Become a private investigator, of course. And so begins the Wilcox and Son Investigation Agency.
Matthew’s son, Chance, was a boxing champion in the Army and he is the perfect man to prove Snake-Eyes Svenson’s guilt but, can he survive the encounter?
Find out in LUCKY CHANCE… the first of the Wilcox and Son case files!
It was hot… oppressive and muggy with lowering gray clouds that growled overhead like vicious beasts. The heat wave that had settled over the Spokane area three weeks earlier threatened to break today with a cold front that pierced the skin with clammy gusts of wind and sent sporadic showers of chilly rain to the ground.
Inclement weather did not curtail the festivities, however. Model T’s, buggies and wagons sped down the country road, turning left at a long driveway that wound through trees and underbrush to the back of a large barn. Their passage sent dust-devils spinning into the air and spooked draft horses and highly-trained teams alike, many of which snorted and pawed at the ground in alarm.
The conveyances that appeared from clouds of dust like phantoms, disgorged vague human shadows that scurried from their vehicles in silence. The men and women who arrived at this secret location hid their faces behind umbrellas, lowered hat-brims and veils. What they were doing, after all, was illegal.
But boredom, and too much wealth had made them careless. For many of these decadent citizens, the very idea of a “Death-Match” made them quiver with suppressed excitement. The stakes were high, too… the main purse rumored to be in excess of 25,000 dollars!
No self-respecting sporting gentleman wanted to be left out of what was sure to be the coup of the century… if their man won.
If they lost… well, that was too bad, wasn’t it? Boxing was a hazardous sport and only a fool would enter into a death-match without the prerequisite skill-set.

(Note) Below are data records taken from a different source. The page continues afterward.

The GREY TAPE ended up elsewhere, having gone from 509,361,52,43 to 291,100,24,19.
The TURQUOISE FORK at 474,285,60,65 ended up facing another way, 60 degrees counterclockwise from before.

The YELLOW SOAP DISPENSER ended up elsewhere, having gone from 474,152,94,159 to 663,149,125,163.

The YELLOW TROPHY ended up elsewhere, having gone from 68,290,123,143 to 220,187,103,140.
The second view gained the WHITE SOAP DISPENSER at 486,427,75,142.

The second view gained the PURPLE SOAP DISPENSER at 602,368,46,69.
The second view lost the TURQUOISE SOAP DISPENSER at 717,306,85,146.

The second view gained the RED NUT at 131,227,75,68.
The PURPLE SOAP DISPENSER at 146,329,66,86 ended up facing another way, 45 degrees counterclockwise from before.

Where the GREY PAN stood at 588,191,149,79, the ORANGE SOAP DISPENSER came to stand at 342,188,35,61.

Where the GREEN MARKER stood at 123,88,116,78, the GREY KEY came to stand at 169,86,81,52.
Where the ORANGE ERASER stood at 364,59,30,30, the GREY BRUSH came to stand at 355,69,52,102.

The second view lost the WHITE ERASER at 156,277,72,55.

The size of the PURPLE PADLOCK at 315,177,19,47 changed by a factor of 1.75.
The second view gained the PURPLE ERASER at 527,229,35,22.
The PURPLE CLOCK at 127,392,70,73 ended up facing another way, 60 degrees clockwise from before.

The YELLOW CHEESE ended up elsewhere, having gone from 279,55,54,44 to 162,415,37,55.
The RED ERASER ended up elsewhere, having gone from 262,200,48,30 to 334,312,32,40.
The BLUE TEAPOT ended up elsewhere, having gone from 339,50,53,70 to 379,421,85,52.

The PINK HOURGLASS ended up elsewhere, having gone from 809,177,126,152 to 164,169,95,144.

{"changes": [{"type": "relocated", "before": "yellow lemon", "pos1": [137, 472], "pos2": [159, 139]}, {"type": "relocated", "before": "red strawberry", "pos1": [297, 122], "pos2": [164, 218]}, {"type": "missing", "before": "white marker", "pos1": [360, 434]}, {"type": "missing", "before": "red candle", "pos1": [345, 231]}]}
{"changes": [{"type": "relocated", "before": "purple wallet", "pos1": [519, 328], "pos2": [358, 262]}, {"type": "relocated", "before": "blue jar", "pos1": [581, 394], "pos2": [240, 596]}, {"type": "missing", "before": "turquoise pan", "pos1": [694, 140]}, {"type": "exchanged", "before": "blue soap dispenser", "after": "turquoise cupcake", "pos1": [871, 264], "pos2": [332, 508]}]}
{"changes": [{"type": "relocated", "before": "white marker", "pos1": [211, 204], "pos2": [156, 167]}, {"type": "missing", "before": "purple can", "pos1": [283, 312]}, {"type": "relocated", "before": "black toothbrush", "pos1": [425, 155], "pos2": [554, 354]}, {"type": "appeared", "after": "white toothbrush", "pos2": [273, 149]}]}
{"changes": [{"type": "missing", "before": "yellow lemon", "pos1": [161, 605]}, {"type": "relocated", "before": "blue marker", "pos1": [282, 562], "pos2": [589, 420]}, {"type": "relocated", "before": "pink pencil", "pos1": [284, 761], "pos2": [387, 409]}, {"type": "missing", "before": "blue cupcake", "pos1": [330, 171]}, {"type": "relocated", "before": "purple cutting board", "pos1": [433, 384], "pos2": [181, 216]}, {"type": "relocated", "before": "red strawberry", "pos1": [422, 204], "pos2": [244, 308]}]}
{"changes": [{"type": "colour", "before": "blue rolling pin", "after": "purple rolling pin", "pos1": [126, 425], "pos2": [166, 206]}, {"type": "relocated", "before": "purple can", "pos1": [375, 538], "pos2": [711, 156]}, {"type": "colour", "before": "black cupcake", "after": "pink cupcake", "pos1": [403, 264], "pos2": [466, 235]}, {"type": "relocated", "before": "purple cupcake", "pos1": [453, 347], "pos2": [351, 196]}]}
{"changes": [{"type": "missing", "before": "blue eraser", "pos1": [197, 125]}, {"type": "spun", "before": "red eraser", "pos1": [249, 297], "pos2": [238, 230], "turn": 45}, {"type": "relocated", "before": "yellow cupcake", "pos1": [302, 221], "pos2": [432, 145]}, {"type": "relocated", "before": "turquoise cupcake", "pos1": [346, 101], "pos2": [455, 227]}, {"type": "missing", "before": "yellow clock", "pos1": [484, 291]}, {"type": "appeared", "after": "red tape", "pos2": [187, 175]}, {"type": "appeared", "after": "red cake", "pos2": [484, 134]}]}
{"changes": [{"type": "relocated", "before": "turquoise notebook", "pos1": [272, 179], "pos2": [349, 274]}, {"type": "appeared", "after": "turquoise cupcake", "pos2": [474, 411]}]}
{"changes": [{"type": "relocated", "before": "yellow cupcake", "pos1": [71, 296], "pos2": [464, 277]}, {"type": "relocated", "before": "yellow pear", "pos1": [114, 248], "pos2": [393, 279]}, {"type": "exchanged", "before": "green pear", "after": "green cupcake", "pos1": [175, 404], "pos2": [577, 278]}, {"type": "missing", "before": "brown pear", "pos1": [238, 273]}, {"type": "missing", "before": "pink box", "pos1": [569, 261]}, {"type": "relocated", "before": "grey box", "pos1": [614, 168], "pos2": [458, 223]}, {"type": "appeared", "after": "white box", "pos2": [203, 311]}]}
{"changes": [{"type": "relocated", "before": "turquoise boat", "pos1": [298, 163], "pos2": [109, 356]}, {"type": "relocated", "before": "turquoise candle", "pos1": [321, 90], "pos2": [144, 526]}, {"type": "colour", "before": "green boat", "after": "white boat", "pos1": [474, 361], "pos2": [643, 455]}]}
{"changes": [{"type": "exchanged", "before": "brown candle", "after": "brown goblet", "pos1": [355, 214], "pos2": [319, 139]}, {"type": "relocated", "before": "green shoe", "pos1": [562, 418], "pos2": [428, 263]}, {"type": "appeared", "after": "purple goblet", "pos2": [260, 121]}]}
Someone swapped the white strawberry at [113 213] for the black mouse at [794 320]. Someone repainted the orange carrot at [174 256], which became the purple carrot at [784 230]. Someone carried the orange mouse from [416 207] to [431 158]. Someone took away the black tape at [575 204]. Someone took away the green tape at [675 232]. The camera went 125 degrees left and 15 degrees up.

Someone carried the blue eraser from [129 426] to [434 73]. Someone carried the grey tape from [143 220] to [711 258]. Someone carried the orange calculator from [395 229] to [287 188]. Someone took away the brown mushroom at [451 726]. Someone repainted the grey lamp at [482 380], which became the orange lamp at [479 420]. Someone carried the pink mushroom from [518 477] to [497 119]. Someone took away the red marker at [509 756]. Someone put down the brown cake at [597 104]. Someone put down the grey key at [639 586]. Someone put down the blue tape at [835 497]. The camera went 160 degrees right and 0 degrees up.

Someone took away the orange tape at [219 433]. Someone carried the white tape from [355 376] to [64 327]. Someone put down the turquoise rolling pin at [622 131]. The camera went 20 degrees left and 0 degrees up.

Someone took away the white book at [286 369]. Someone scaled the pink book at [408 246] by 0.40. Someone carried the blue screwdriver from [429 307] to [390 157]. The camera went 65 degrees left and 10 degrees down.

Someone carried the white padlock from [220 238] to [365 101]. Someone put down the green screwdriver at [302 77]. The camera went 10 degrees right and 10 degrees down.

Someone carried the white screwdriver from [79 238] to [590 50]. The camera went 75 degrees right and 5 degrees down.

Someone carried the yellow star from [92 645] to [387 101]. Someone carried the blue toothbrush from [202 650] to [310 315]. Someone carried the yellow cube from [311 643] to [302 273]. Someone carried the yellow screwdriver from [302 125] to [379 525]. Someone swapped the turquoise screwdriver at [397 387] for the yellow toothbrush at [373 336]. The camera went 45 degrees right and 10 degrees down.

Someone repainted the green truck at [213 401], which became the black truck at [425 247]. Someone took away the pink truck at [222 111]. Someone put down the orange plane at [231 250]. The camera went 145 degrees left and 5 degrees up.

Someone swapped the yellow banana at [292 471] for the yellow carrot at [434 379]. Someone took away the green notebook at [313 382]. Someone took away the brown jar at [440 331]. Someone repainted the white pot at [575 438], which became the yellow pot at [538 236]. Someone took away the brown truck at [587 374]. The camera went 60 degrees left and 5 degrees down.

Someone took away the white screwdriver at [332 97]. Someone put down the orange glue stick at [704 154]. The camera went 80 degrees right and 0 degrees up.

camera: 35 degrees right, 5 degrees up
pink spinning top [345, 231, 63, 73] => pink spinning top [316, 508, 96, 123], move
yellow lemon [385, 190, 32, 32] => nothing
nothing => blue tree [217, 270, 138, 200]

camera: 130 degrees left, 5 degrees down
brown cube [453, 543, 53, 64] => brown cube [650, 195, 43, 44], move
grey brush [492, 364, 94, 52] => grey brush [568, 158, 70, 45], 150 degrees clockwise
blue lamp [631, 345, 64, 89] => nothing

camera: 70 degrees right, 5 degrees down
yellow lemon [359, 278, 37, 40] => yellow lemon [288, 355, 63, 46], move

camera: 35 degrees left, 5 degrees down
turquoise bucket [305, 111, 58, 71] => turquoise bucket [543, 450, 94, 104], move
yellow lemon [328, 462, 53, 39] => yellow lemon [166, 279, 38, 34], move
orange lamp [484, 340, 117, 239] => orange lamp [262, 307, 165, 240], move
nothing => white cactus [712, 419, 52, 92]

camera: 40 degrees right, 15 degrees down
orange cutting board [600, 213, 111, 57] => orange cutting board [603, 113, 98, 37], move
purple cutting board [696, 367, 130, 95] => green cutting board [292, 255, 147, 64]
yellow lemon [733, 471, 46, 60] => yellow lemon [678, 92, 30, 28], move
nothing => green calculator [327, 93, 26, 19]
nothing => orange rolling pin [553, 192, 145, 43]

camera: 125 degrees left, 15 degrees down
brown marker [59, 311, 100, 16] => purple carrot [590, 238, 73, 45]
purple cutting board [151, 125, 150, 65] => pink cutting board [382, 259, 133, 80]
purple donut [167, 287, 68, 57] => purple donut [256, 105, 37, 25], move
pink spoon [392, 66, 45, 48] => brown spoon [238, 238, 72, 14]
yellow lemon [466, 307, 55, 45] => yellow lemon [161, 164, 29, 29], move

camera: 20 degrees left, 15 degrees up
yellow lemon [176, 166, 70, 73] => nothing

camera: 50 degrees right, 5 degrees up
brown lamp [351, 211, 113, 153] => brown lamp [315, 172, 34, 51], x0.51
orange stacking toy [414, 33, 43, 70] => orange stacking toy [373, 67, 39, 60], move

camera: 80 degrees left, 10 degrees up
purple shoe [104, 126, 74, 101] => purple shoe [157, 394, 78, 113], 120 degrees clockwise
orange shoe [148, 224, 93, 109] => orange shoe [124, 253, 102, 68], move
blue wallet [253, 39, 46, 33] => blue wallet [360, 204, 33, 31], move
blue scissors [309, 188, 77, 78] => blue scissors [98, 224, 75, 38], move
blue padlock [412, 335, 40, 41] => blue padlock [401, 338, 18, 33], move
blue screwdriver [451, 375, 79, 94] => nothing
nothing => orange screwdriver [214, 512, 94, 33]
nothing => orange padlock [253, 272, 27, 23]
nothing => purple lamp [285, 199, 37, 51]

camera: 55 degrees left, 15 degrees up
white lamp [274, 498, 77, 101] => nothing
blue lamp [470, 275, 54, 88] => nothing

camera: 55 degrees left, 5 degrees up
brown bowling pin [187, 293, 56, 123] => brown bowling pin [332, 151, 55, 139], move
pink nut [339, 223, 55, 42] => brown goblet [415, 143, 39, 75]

Most of the men and women arriving had already invested a small fortune in their proven fighters- men who had risen in rank to rule supreme in their weight-class, from bantam-weights to heavy; these men were known to be ruthless in their desire to win and unscrupulous in their methods.
All bets were off, though, today. There was only one weight-class in contention… heavy-weight, and the undisputed champion- a ruthless thug known as Snake-Eyes Svenson was the main attraction.
Aptly-named, the giant Swede stood 6’7 feet tall and weighed in at over 327 pounds. The only attractive thing about him, his long, blonde hair, was braided and coiled into a top-knot on his head. The rest of him resembled nothing more than a large, gray pile of rocks.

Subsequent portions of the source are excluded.